31st International Epilepsy Congress, İstanbul, Türkiye, 5 - 09 Eylül 2015, cilt.56, ss.21, (Özet Bildiri)
Purpose: Iowa Gambling Test (IGT) showed that patients with frontal
lobe lesions performed well on standard neuropsychological tests, however showed lower net scores on IGT. IGT is used to assess decision
making(DM). Somatic marker hypothesis(SMH) proposes that emotional processes can be guided by a variety of somatic signals such as
skin conductance,especially in decision making behavior. The purpose
of this study is to test the SMH and to assess DM performances of
patients with mesial temporal sclerosis (MTS) by using IGT with a control group.

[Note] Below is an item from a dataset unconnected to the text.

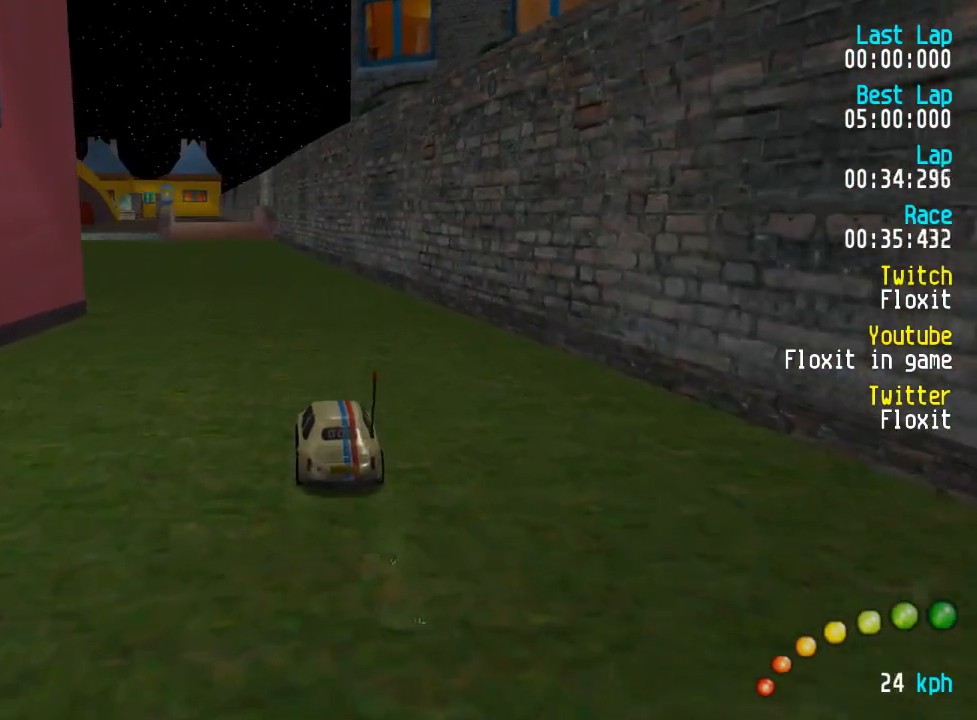
{"buttons": ["A"], "left_stick": "center", "right_stick": "center", "events": [[134, "DPAD_LEFT", "down"], [184, "DPAD_LEFT", "up"], [317, "DPAD_LEFT", "down"], [367, "DPAD_LEFT", "up"]]}
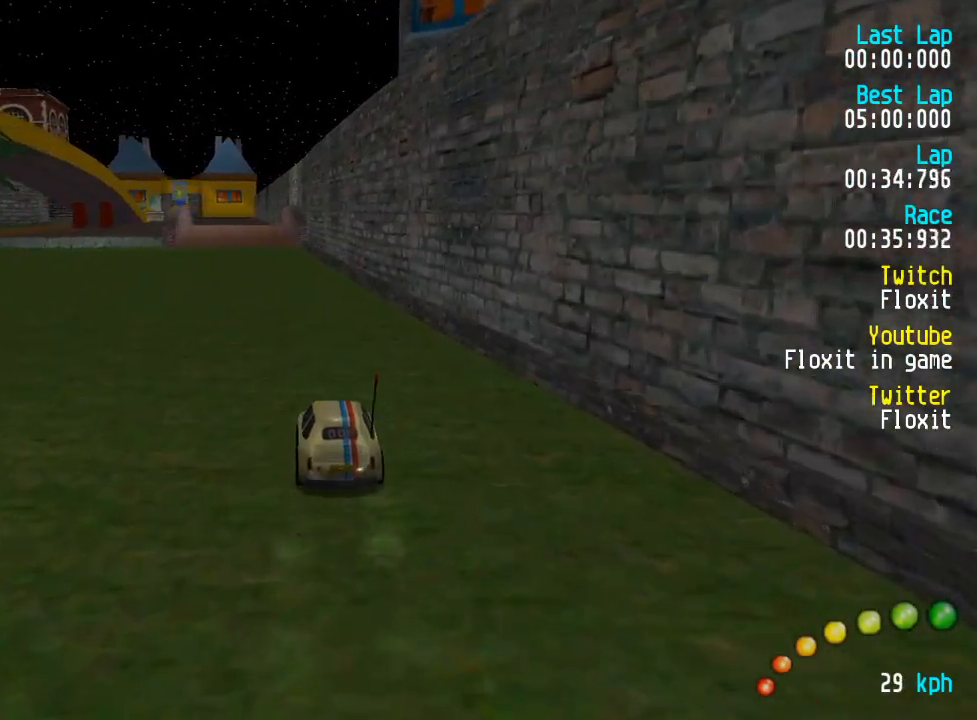
{"buttons": ["A", "DPAD_UP", "DPAD_LEFT"], "left_stick": "center", "right_stick": "center", "events": [[100, "DPAD_LEFT", "down"], [100, "DPAD_UP", "down"], [150, "DPAD_LEFT", "up"], [150, "DPAD_UP", "up"], [500, "DPAD_LEFT", "down"], [500, "DPAD_UP", "down"]]}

Method: 22 patients (MSS = 32.7 10.998 for age) and 24 healthy
paticipants with similar sociodemographic characteristic (MSS =
31 9.8 for age) were included. The computerized version of IGT had
been used to assess DM as published elsewhere. Skin resistance was measured as an indicator of somatic marker during IGT. Skin resistance values are recorded just before -2 ms. the participant makes his choice and
this measure is evaluated as an anticipatory response. These anticipatory
responses then compared (AB and CD) to see if the groups generated
somatic markers before making disadvantegous decks. The effect of deck
on anticipatory responses had been analysed by using Univariate
ANOVA statistics. Independent samples T-test had been used to compare
IGT total net scores between control and epilepsy group.
Results: In control group, analysis of variance showed a main effect of
deck (AB/CD) on anticipatory responses for AB decks (F(1,184) = 4.33;
p < 0.05). No main effect had been found in epilepsy group. Results indicated that the scores were significantly higher for control group
(M = 11.6, SD = 14.5) than for epileptic group (M = 2.55,
SD = 17.96), (t(44) = 2.95; p < 0.05).
Conclusion: The control group makes more adventogeous choices than
the patient group in IGT. MTS patients showed different SM responses
with controls. This result may be comparable with patients having ventromedial frontal lobe lesions.